**Task directions**:
Using the records that follow, tally the lines containing the word "default" and state only the count.

**Task material**:
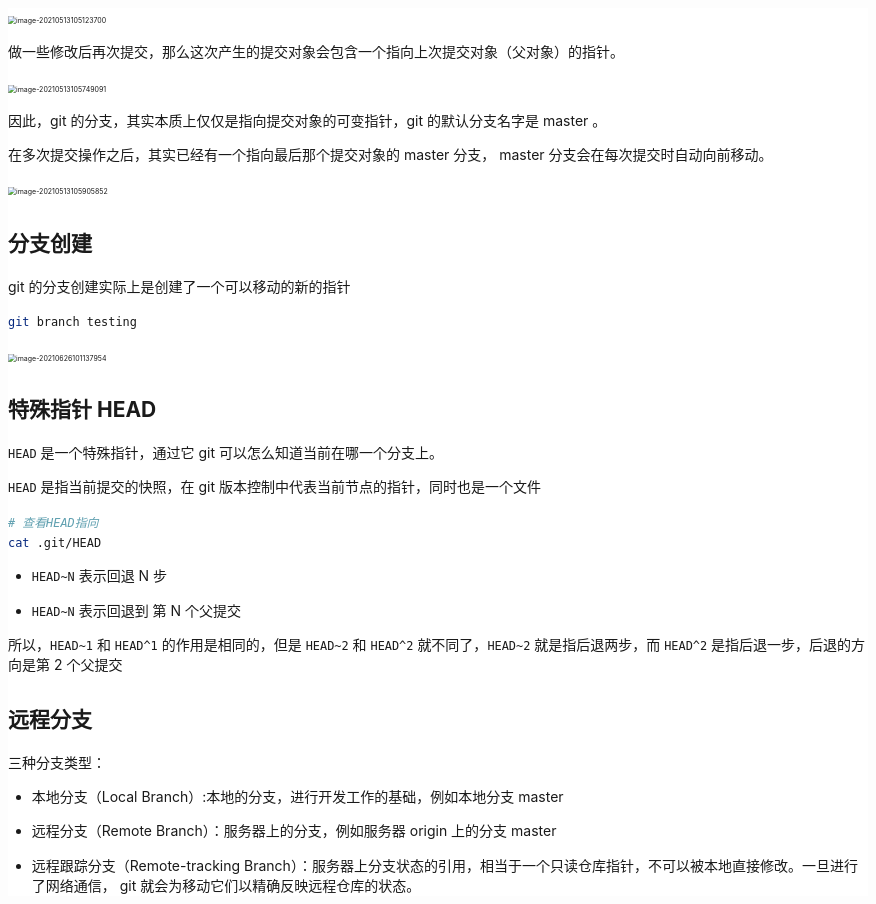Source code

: <img src="http://store.secretcamp.cn/uPic/image-20210513105123700202105131051231620874283uzfvwruzfvwr.png" alt="image-20210513105123700" style="zoom: 50%;" />



做一些修改后再次提交，那么这次产生的提交对象会包含一个指向上次提交对象（父对象）的指针。

<img src="http://store.secretcamp.cn/uPic/image-20210513105749091202105131057491620874669vRrxhDvRrxhD.png" alt="image-20210513105749091" style="zoom:50%;" />



因此，git 的分支，其实本质上仅仅是指向提交对象的可变指针，git 的默认分支名字是 master 。

在多次提交操作之后，其实已经有一个指向最后那个提交对象的 master 分支， master 分支会在每次提交时自动向前移动。

<img src="http://store.secretcamp.cn/uPic/image-202105131059058522021051310590616208747462jpK8l2jpK8l.png" alt="image-20210513105905852" style="zoom:50%;" />



## 分支创建

git 的分支创建实际上是创建了一个可以移动的新的指针

```sh
git branch testing
```

<img src="http://store.secretcamp.cn/uPic/image-202106261011379542021062610113816246734987MjLBP7MjLBP.png" alt="image-20210626101137954" style="zoom:50%;" />



## 特殊指针 HEAD

`HEAD` 是一个特殊指针，通过它 git 可以怎么知道当前在哪一个分支上。

`HEAD` 是指当前提交的快照，在 git 版本控制中代表当前节点的指针，同时也是一个文件

```sh
# 查看HEAD指向
cat .git/HEAD
```



- `HEAD~N` 表示回退 N 步

- `HEAD~N` 表示回退到 第 N 个父提交

所以，`HEAD~1` 和 `HEAD^1` 的作用是相同的，但是 `HEAD~2` 和 `HEAD^2` 就不同了，`HEAD~2` 就是指后退两步，而 `HEAD^2` 是指后退一步，后退的方向是第 2 个父提交



## 远程分支

三种分支类型：

- 本地分支（Local Branch）:本地的分支，进行开发工作的基础，例如本地分支 master

- 远程分支（Remote Branch）：服务器上的分支，例如服务器 origin 上的分支 master

- 远程跟踪分支（Remote-tracking Branch）：服务器上分支状态的引用，相当于一个只读仓库指针，不可以被本地直接修改。一旦进行了网络通信， git 就会为移动它们以精确反映远程仓库的状态。
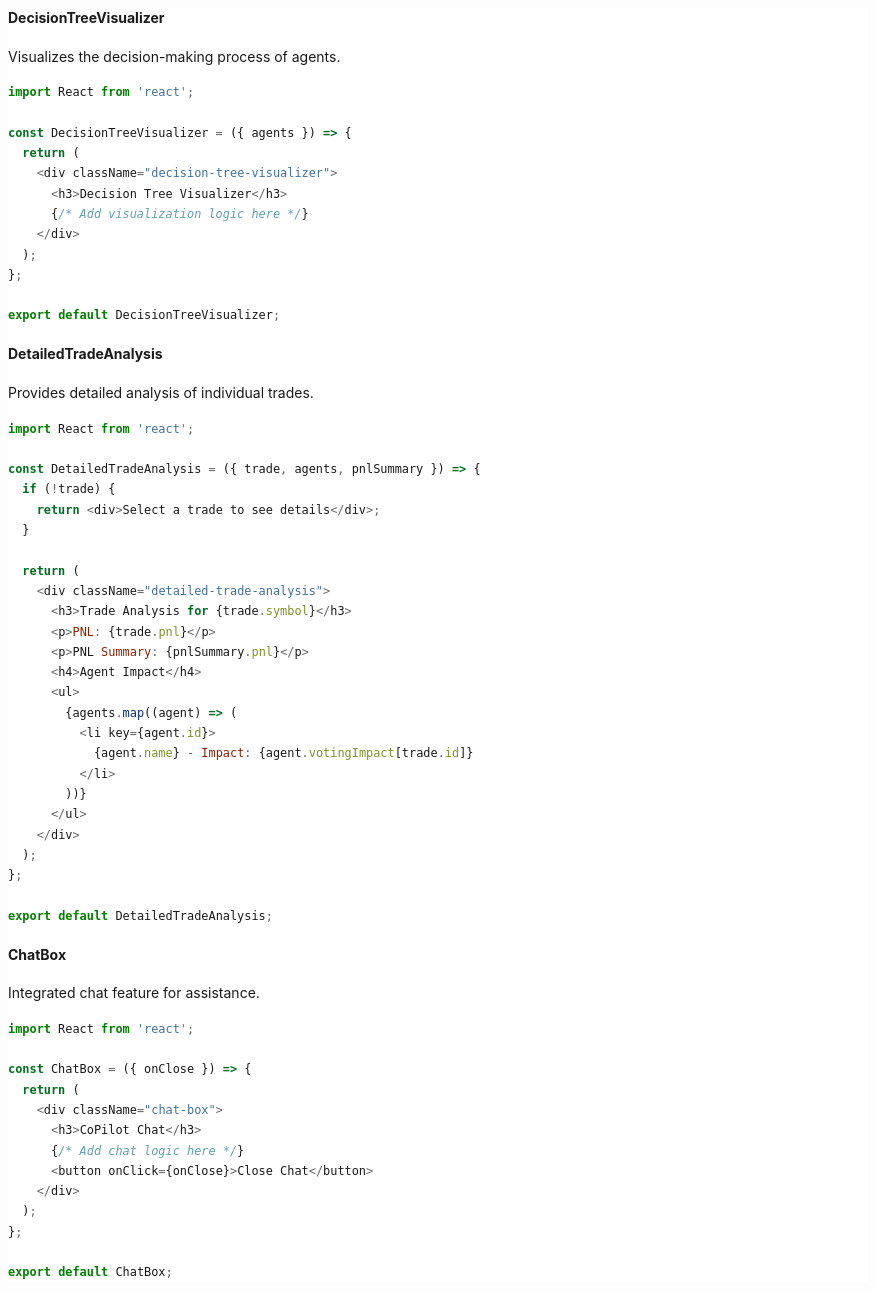 #### DecisionTreeVisualizer
Visualizes the decision-making process of agents.

```javascript name=Quant/FuturesQuant/Dashboard/components/DecisionTreeVisualizer.js
import React from 'react';

const DecisionTreeVisualizer = ({ agents }) => {
  return (
    <div className="decision-tree-visualizer">
      <h3>Decision Tree Visualizer</h3>
      {/* Add visualization logic here */}
    </div>
  );
};

export default DecisionTreeVisualizer;
```

#### DetailedTradeAnalysis
Provides detailed analysis of individual trades.

```javascript name=Quant/FuturesQuant/Dashboard/components/DetailedTradeAnalysis.js
import React from 'react';

const DetailedTradeAnalysis = ({ trade, agents, pnlSummary }) => {
  if (!trade) {
    return <div>Select a trade to see details</div>;
  }

  return (
    <div className="detailed-trade-analysis">
      <h3>Trade Analysis for {trade.symbol}</h3>
      <p>PNL: {trade.pnl}</p>
      <p>PNL Summary: {pnlSummary.pnl}</p>
      <h4>Agent Impact</h4>
      <ul>
        {agents.map((agent) => (
          <li key={agent.id}>
            {agent.name} - Impact: {agent.votingImpact[trade.id]}
          </li>
        ))}
      </ul>
    </div>
  );
};

export default DetailedTradeAnalysis;
```

#### ChatBox
Integrated chat feature for assistance.

```javascript name=Quant/FuturesQuant/Dashboard/components/ChatBox.js
import React from 'react';

const ChatBox = ({ onClose }) => {
  return (
    <div className="chat-box">
      <h3>CoPilot Chat</h3>
      {/* Add chat logic here */}
      <button onClick={onClose}>Close Chat</button>
    </div>
  );
};

export default ChatBox;
```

**Response to the exercise**:
3